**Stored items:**
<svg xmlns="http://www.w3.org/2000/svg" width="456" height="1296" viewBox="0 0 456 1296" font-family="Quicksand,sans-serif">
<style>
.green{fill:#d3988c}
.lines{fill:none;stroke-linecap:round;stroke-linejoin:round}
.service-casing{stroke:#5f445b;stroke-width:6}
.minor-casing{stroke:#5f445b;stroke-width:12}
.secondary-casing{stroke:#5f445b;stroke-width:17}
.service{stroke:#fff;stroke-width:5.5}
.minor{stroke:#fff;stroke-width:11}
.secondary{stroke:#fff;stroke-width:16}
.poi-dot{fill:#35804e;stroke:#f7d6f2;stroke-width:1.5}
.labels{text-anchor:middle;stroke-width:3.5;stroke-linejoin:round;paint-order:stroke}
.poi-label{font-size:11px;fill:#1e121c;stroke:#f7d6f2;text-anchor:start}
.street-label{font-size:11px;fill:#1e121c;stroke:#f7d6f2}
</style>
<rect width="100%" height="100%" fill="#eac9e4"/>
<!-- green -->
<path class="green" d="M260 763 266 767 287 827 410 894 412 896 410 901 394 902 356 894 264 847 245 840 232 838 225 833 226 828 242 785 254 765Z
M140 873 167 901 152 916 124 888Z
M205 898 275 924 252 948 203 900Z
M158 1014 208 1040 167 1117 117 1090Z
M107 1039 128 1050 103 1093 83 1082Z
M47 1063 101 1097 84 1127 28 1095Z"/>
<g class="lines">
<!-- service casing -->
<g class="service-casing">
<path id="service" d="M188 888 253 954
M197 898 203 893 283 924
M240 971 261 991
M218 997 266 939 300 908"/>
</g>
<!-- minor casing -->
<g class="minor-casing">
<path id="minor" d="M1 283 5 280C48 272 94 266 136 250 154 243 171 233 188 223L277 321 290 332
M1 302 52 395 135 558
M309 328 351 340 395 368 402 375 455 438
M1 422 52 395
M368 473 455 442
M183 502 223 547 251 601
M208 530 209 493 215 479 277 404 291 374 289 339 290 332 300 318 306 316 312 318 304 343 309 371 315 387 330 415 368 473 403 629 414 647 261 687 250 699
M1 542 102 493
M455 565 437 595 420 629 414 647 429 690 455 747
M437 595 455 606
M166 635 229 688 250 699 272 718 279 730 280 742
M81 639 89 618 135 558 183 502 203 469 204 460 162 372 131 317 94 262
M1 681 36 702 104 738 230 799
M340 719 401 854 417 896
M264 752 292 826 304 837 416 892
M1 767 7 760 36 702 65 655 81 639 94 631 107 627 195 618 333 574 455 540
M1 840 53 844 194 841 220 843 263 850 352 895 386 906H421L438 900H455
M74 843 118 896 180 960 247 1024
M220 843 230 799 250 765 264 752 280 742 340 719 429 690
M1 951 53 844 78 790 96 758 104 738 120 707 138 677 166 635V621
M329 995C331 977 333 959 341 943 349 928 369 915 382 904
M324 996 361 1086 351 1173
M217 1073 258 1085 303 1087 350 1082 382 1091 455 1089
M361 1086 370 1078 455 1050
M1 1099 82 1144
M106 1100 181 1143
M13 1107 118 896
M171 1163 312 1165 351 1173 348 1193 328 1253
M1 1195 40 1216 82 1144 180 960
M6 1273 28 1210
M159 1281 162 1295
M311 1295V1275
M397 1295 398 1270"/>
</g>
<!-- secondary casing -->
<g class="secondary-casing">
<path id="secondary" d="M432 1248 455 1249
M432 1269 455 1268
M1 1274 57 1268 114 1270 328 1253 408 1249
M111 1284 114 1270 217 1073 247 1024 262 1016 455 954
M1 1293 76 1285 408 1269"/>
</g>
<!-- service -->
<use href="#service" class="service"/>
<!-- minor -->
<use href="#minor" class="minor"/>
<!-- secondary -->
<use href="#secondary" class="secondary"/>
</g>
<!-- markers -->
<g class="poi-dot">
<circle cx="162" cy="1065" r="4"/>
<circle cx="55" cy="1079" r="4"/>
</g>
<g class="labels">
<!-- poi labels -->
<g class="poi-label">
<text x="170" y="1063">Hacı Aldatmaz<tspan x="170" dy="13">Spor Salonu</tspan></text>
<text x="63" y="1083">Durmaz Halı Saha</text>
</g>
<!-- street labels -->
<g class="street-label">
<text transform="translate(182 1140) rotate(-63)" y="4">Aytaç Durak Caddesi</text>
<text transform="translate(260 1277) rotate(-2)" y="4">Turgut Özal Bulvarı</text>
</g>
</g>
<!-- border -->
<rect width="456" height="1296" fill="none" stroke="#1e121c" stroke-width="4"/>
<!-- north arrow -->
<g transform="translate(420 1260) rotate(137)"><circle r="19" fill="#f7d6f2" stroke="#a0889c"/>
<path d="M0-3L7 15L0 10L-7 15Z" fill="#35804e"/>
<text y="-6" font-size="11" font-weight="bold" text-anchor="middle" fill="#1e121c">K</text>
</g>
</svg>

**Required work:**
Would you please restate all of the entries exactly?

**Answer section:**
<svg xmlns="http://www.w3.org/2000/svg" width="456" height="1296" viewBox="0 0 456 1296" font-family="Quicksand,sans-serif">
<style>
.green{fill:#d3988c}
.lines{fill:none;stroke-linecap:round;stroke-linejoin:round}
.service-casing{stroke:#5f445b;stroke-width:6}
.minor-casing{stroke:#5f445b;stroke-width:12}
.secondary-casing{stroke:#5f445b;stroke-width:17}
.service{stroke:#fff;stroke-width:5.5}
.minor{stroke:#fff;stroke-width:11}
.secondary{stroke:#fff;stroke-width:16}
.poi-dot{fill:#35804e;stroke:#f7d6f2;stroke-width:1.5}
.labels{text-anchor:middle;stroke-width:3.5;stroke-linejoin:round;paint-order:stroke}
.poi-label{font-size:11px;fill:#1e121c;stroke:#f7d6f2;text-anchor:start}
.street-label{font-size:11px;fill:#1e121c;stroke:#f7d6f2}
</style>
<rect width="100%" height="100%" fill="#eac9e4"/>
<!-- green -->
<path class="green" d="M260 763 266 767 287 827 410 894 412 896 410 901 394 902 356 894 264 847 245 840 232 838 225 833 226 828 242 785 254 765Z
M140 873 167 901 152 916 124 888Z
M205 898 275 924 252 948 203 900Z
M158 1014 208 1040 167 1117 117 1090Z
M107 1039 128 1050 103 1093 83 1082Z
M47 1063 101 1097 84 1127 28 1095Z"/>
<g class="lines">
<!-- service casing -->
<g class="service-casing">
<path id="service" d="M188 888 253 954
M197 898 203 893 283 924
M240 971 261 991
M218 997 266 939 300 908"/>
</g>
<!-- minor casing -->
<g class="minor-casing">
<path id="minor" d="M1 283 5 280C48 272 94 266 136 250 154 243 171 233 188 223L277 321 290 332
M1 302 52 395 135 558
M309 328 351 340 395 368 402 375 455 438
M1 422 52 395
M368 473 455 442
M183 502 223 547 251 601
M208 530 209 493 215 479 277 404 291 374 289 339 290 332 300 318 306 316 312 318 304 343 309 371 315 387 330 415 368 473 403 629 414 647 261 687 250 699
M1 542 102 493
M455 565 437 595 420 629 414 647 429 690 455 747
M437 595 455 606
M166 635 229 688 250 699 272 718 279 730 280 742
M81 639 89 618 135 558 183 502 203 469 204 460 162 372 131 317 94 262
M1 681 36 702 104 738 230 799
M340 719 401 854 417 896
M264 752 292 826 304 837 416 892
M1 767 7 760 36 702 65 655 81 639 94 631 107 627 195 618 333 574 455 540
M1 840 53 844 194 841 220 843 263 850 352 895 386 906H421L438 900H455
M74 843 118 896 180 960 247 1024
M220 843 230 799 250 765 264 752 280 742 340 719 429 690
M1 951 53 844 78 790 96 758 104 738 120 707 138 677 166 635V621
M329 995C331 977 333 959 341 943 349 928 369 915 382 904
M324 996 361 1086 351 1173
M217 1073 258 1085 303 1087 350 1082 382 1091 455 1089
M361 1086 370 1078 455 1050
M1 1099 82 1144
M106 1100 181 1143
M13 1107 118 896
M171 1163 312 1165 351 1173 348 1193 328 1253
M1 1195 40 1216 82 1144 180 960
M6 1273 28 1210
M159 1281 162 1295
M311 1295V1275
M397 1295 398 1270"/>
</g>
<!-- secondary casing -->
<g class="secondary-casing">
<path id="secondary" d="M432 1248 455 1249
M432 1269 455 1268
M1 1274 57 1268 114 1270 328 1253 408 1249
M111 1284 114 1270 217 1073 247 1024 262 1016 455 954
M1 1293 76 1285 408 1269"/>
</g>
<!-- service -->
<use href="#service" class="service"/>
<!-- minor -->
<use href="#minor" class="minor"/>
<!-- secondary -->
<use href="#secondary" class="secondary"/>
</g>
<!-- markers -->
<g class="poi-dot">
<circle cx="162" cy="1065" r="4"/>
<circle cx="55" cy="1079" r="4"/>
</g>
<g class="labels">
<!-- poi labels -->
<g class="poi-label">
<text x="170" y="1063">Hacı Aldatmaz<tspan x="170" dy="13">Spor Salonu</tspan></text>
<text x="63" y="1083">Durmaz Halı Saha</text>
</g>
<!-- street labels -->
<g class="street-label">
<text transform="translate(182 1140) rotate(-63)" y="4">Aytaç Durak Caddesi</text>
<text transform="translate(260 1277) rotate(-2)" y="4">Turgut Özal Bulvarı</text>
</g>
</g>
<!-- border -->
<rect width="456" height="1296" fill="none" stroke="#1e121c" stroke-width="4"/>
<!-- north arrow -->
<g transform="translate(420 1260) rotate(137)"><circle r="19" fill="#f7d6f2" stroke="#a0889c"/>
<path d="M0-3L7 15L0 10L-7 15Z" fill="#35804e"/>
<text y="-6" font-size="11" font-weight="bold" text-anchor="middle" fill="#1e121c">K</text>
</g>
</svg>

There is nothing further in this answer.